(Keypoint data for each person)
•••••
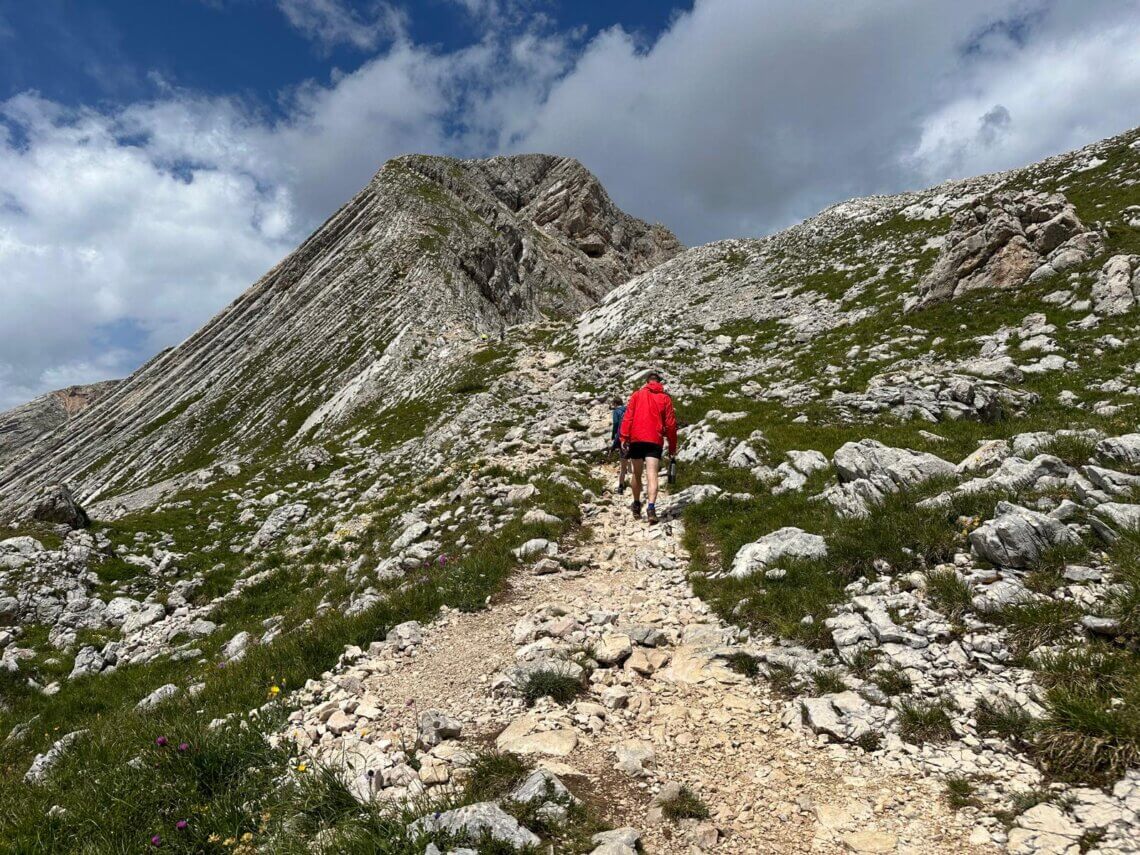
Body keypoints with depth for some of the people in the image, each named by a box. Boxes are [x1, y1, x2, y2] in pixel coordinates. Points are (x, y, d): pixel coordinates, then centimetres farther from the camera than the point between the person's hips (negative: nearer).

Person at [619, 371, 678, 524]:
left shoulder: (637, 395, 9)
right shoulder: (665, 398, 8)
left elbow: (628, 417, -1)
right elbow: (670, 423, 6)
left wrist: (624, 437, -2)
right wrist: (672, 446, 13)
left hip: (636, 439, 1)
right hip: (655, 440, -1)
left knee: (637, 474, 16)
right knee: (652, 475, -10)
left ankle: (637, 505, 28)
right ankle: (651, 507, -28)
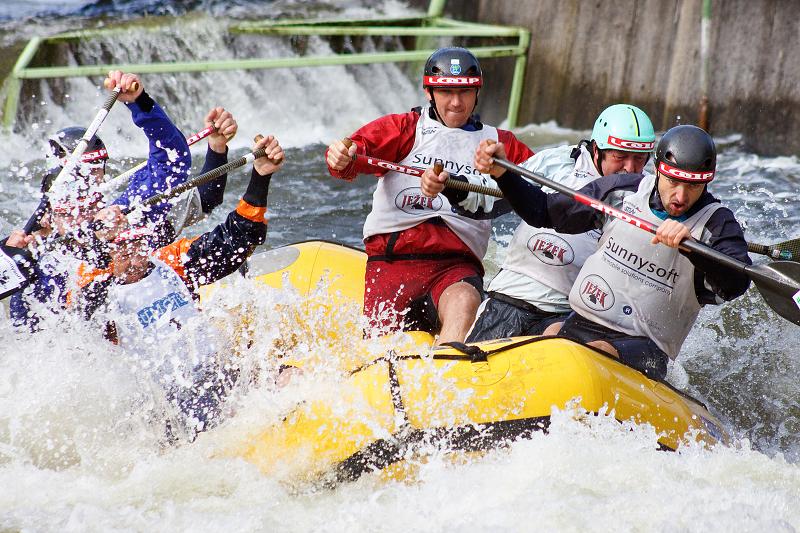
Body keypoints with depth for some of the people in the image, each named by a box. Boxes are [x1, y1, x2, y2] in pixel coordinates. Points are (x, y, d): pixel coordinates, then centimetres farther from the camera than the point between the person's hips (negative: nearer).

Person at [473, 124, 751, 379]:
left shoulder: (717, 222, -4)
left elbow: (736, 283, -24)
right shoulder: (621, 190, 5)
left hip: (643, 346, -4)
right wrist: (502, 172, 2)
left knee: (597, 353, -35)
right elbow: (543, 211, 14)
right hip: (580, 324, 4)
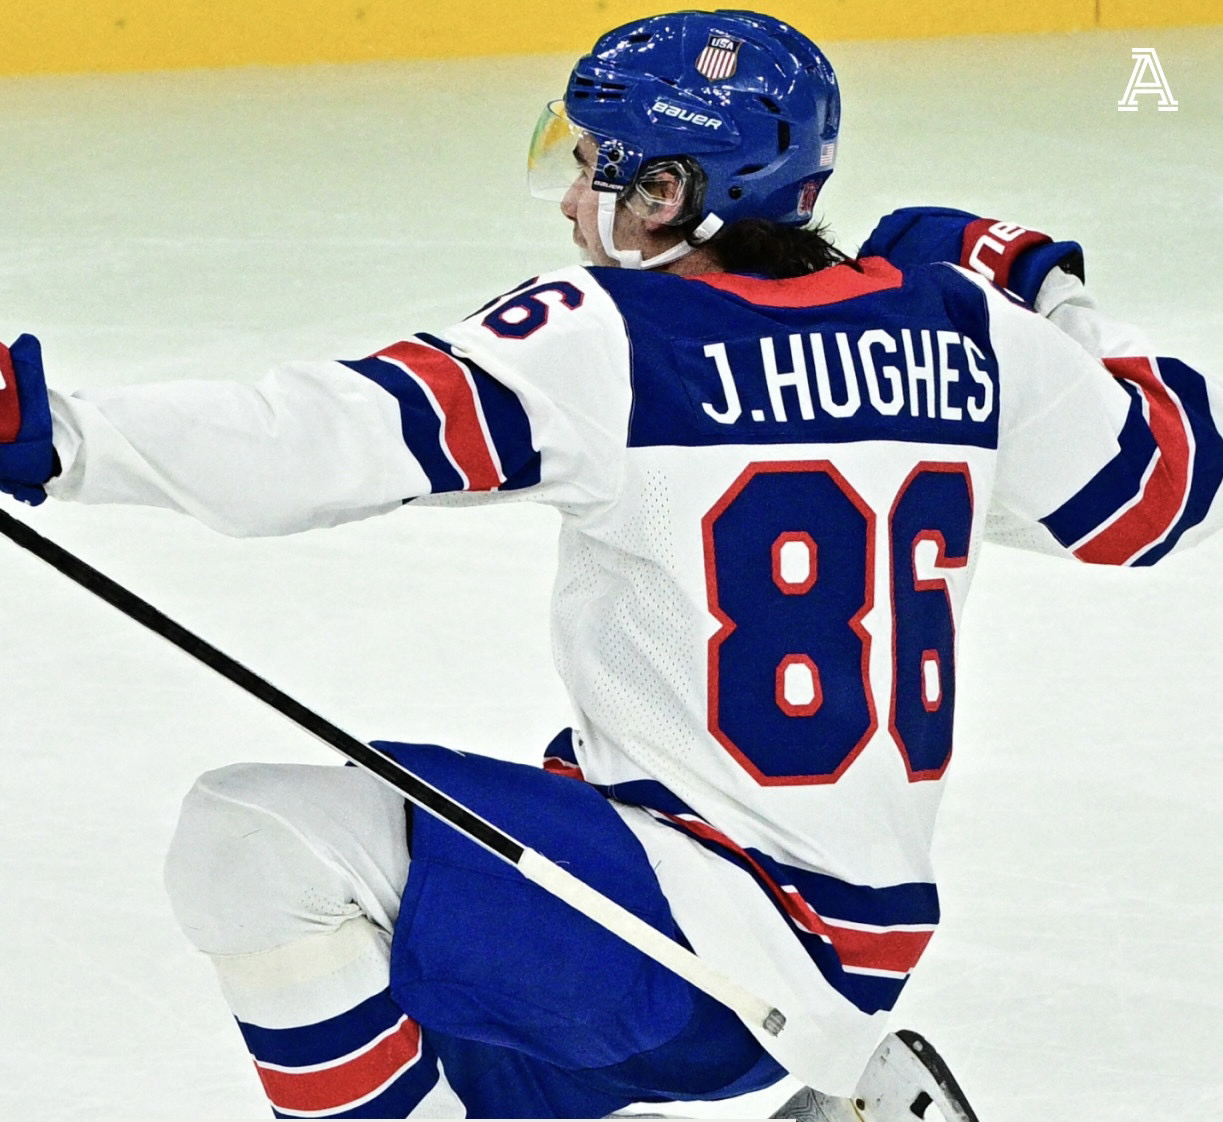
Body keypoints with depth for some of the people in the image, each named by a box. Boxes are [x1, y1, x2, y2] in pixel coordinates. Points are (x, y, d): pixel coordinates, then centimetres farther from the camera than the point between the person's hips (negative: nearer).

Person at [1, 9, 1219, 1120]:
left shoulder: (607, 338, -14)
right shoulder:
•••••
→ What you need to do: Put the lines above into a JSON list of strings with one string per line, omitting blank lines. Leave the pictures out of the answer.

→ Solution to this exercise:
[
  "Body keypoints with depth for some of the people in the image, each named by a box. Boxes are [x1, y1, x2, y2] in pixel coordinates. Points are (x, y, d): pixel coordinates, then centimetres farther from the camera than the point between the person's hips (negative: nearer).",
  "Person at [619, 371, 678, 524]:",
  "left shoulder: (637, 395, 9)",
  "right shoulder: (665, 398, 8)",
  "left elbow: (628, 417, -1)",
  "right elbow: (670, 423, 6)",
  "left wrist: (624, 437, -2)",
  "right wrist: (672, 446, 13)",
  "left hip: (636, 439, 1)",
  "right hip: (655, 440, -1)",
  "left knee: (637, 474, 16)",
  "right knee: (652, 475, -10)",
  "left ankle: (637, 505, 28)",
  "right ankle: (651, 507, -28)",
  "Body keypoints with depth for some of the people in the image, each named by a box. Boxes are [x1, y1, x2, y2] in pixel coordinates. Points are (x, y, d): pixel coordinates, then centimetres farther from the camera than the point between the person's hips (negative: nearer).",
  "Person at [473, 124, 751, 379]:",
  "left shoulder: (717, 222, -4)",
  "left elbow: (736, 283, -24)",
  "right shoulder: (621, 190, 5)",
  "left hip: (643, 346, -4)",
  "right wrist: (502, 172, 2)",
  "left knee: (597, 353, -35)",
  "right elbow: (543, 211, 14)",
  "right hip: (580, 324, 4)",
  "Body keypoints with depth for some of the people in the image, each named by a box. Boxes are [x1, y1, x2, y2] in pixel coordinates. Points are (x, y, d): pixel coordinates, then centimetres farther from the camera than the point between the person's hips (negative: nearer).",
  "Person at [1, 9, 1219, 1120]:",
  "left shoulder: (607, 338, -14)",
  "right shoulder:"
]